Infelizmente, nesses dois casos, o trem não cumpre com sucesso o seu destino. Ao buscar descentralizar a hegemonia da metrópole e da arte como diferença em seu contato com o popular, Lina e Zanini atuam na construção da museografia descolonizadora. Por outro lado, as fotografias de Claudia Andujar indagam sobre esses corpos migrantes e permite, no presente, através de suas imagens, que atuemos na descolonização dos arquivos e na ruptura com as demais estruturas institucionais ainda pautadas pela função-metrópole.

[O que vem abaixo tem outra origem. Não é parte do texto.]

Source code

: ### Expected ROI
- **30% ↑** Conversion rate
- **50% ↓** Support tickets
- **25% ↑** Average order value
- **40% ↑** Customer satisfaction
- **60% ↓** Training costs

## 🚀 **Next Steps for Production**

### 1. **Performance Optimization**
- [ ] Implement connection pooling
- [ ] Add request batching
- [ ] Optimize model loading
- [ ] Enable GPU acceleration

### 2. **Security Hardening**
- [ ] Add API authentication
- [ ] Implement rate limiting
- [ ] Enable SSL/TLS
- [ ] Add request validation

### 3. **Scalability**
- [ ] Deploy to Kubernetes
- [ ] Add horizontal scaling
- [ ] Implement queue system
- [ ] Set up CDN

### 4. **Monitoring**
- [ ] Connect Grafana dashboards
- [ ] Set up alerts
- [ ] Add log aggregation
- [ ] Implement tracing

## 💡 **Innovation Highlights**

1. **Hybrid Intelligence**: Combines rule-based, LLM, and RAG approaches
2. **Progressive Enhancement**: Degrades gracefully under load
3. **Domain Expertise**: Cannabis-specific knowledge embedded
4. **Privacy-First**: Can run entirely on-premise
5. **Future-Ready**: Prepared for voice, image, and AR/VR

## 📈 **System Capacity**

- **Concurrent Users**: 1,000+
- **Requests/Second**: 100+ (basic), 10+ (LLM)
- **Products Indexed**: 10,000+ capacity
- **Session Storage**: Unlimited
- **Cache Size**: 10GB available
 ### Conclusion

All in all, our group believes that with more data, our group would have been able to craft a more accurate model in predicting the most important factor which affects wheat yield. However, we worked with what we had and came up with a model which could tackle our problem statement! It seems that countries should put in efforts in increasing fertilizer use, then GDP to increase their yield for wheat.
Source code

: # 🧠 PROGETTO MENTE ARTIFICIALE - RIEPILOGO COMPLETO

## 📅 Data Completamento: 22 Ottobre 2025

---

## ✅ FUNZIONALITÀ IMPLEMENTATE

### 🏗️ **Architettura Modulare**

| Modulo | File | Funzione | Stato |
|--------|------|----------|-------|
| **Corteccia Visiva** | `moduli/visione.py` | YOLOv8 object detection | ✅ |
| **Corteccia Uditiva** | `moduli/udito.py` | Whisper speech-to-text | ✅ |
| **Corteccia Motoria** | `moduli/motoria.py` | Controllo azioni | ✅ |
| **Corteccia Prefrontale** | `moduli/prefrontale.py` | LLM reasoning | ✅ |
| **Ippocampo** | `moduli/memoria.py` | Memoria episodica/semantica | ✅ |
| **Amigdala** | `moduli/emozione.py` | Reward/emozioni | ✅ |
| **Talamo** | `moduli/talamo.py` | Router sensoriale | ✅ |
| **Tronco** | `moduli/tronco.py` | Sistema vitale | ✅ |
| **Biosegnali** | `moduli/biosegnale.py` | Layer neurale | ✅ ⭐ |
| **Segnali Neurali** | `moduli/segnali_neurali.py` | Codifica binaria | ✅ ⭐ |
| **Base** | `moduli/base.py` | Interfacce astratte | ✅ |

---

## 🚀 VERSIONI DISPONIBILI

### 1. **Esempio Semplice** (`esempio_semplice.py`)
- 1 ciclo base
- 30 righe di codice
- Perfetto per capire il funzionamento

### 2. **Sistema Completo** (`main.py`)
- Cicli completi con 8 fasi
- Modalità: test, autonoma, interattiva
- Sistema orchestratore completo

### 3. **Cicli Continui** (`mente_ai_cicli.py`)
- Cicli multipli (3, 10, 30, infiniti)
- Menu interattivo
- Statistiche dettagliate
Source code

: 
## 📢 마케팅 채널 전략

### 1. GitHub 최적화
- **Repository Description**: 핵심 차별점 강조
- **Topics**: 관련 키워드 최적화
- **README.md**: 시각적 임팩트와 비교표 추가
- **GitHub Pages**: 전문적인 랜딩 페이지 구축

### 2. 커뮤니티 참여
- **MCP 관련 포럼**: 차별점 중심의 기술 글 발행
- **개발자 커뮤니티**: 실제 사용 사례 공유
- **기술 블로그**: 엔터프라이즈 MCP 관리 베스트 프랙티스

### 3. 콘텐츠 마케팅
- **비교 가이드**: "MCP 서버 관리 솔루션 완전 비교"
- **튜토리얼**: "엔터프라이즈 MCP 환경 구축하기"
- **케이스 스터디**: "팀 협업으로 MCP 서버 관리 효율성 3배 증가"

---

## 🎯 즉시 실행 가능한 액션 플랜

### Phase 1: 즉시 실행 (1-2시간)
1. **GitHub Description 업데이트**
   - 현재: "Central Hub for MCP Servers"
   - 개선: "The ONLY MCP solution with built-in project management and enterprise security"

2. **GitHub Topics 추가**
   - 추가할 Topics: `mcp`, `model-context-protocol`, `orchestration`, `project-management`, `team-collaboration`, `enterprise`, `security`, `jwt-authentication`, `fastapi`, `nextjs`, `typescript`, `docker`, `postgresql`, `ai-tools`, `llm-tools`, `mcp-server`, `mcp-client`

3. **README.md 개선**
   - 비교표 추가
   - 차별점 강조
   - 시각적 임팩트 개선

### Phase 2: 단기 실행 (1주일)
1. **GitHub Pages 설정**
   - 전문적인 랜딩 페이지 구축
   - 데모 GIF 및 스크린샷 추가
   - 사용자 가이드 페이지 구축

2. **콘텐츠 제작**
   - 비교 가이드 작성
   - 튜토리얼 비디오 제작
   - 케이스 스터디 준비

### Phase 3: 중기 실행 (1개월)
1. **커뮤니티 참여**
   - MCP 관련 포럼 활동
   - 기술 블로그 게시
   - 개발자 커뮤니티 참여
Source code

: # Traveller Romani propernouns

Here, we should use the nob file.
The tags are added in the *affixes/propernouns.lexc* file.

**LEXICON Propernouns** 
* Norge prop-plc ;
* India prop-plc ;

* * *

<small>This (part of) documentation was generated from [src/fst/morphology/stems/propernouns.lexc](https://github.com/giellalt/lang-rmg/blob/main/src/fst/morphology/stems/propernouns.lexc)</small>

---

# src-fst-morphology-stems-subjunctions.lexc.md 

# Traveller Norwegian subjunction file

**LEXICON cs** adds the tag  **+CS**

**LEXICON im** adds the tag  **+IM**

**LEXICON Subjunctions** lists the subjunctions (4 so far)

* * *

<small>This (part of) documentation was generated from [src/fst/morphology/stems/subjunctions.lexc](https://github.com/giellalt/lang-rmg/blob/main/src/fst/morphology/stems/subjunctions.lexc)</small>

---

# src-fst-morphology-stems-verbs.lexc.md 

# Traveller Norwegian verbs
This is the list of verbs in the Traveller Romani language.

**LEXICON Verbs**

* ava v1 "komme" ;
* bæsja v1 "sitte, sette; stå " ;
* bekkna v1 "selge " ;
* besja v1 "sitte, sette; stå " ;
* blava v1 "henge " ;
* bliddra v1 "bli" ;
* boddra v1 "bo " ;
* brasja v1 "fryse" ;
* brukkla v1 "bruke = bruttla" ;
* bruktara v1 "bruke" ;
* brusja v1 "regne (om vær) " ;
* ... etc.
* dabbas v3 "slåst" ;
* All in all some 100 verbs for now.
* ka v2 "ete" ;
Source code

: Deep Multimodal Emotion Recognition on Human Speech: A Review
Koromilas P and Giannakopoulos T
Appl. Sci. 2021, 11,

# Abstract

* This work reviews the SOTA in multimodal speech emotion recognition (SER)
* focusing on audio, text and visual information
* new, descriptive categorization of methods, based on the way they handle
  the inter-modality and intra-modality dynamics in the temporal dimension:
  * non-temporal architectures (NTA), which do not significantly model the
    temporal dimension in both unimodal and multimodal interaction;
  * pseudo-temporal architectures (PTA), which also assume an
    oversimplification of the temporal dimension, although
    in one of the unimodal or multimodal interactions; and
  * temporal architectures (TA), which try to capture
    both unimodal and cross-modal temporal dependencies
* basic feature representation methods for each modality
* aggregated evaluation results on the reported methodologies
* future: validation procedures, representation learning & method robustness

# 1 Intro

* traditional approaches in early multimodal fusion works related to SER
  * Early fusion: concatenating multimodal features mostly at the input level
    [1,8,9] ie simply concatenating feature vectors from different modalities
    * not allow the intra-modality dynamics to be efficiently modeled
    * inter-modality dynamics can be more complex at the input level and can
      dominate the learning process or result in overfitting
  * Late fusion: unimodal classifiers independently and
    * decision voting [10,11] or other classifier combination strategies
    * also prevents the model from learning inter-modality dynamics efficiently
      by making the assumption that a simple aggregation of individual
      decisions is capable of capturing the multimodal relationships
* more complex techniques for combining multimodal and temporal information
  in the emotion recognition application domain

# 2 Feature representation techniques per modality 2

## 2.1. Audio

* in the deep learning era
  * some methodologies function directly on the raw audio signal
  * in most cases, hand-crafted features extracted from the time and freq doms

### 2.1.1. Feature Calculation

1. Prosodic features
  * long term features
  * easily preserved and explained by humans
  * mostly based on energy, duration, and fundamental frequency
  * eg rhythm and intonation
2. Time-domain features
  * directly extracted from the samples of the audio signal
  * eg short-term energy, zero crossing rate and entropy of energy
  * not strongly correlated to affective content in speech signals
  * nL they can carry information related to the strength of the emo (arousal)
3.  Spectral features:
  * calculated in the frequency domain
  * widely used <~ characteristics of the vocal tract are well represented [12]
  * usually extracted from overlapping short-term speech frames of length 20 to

[1] RENATO, Patrício; ANDUJAR, Claudia. É o trem do diabo. Revista Realidade, Ano IV, n. 38, p. 162-171, maio de 1969. São Paulo: Editora Abril. Em 2019, entrei em contato com o setor de arquivos da Editora Abril para solicitar acesso aos originais da revista, porém a consulta só poderia ser feita mediante o pagamento de R$100/hora, mesmo se tratando de pesquisa para fim acadêmico. Todas as edições da revista podem ser acessadas digitalmente na Coleção Memória da Biblioteca Nacional. Disponível em:
http://memoria.bn.br/DocReader/213659/6606
[2] Até 1947, a linha férrea da FCB terminava na cidade de Montes Claros (Minas Gerais). A expansão da linha até Monte Azul em 1950, em ambos os sentidos, permitiu a conexão entre Sudeste e Nordeste por trem. A rede férrea é, posteriormente, substituída pela política rodoviarista a partir da década de 1960.
[3] Agradeço a ajuda da funcionária Márcia Beatriz que, sensivelmente, escutou e acolheu minha demanda de pesquisa, auxiliando na localização das caixas no sistema de acordo com a data solicitada. Para solicitar acesso a esse arquivo, contatar consulta@arquivoestado.sp.gov.br
[4] Nesse sentido, a oposição radical ao período de chegada dos estrangeiros no qual a busca pode ser feita por nome, sobrenome, nacionalidade, data e nome do vapor de chegada. Ver: http://www.inci.org.br/acervodigital/livros.php
[5] Muitos espanhóis de origem galega, temendo a repressão, após o início da ditadura franquista, exilaram-se para a América do Sul – movimento conhecido pelo projeto Galegos na Diáspora (1889-1991), do fotojornalista galego Delmi Alvarez. Na Espanha, ainda hoje, a presença dos galegos é vista com preconceito em algumas regiões.
[6] Zanini introduziu o MAC USP também em circuitos internacionais, recebendo artistas do MoMA e de outras instituições da América Latina, como é o caso do CAyC. Ver: FREIRE, Cristina. Walter Zanini: escrituras críticas. São Paulo: Annablume/ MAC USP, 2014.
[7] Embora tenha tentado contato por e-mail e telefone por mais de três vezes com o Instituto Lina Bo Bardi, infelizmente não obtive nenhum retorno, impossibilitando que a pesquisa pudesse contemplar os arquivos originais desse projeto. A prancha técnica do projeto pode ser consultada no Arquivo do MAC USP.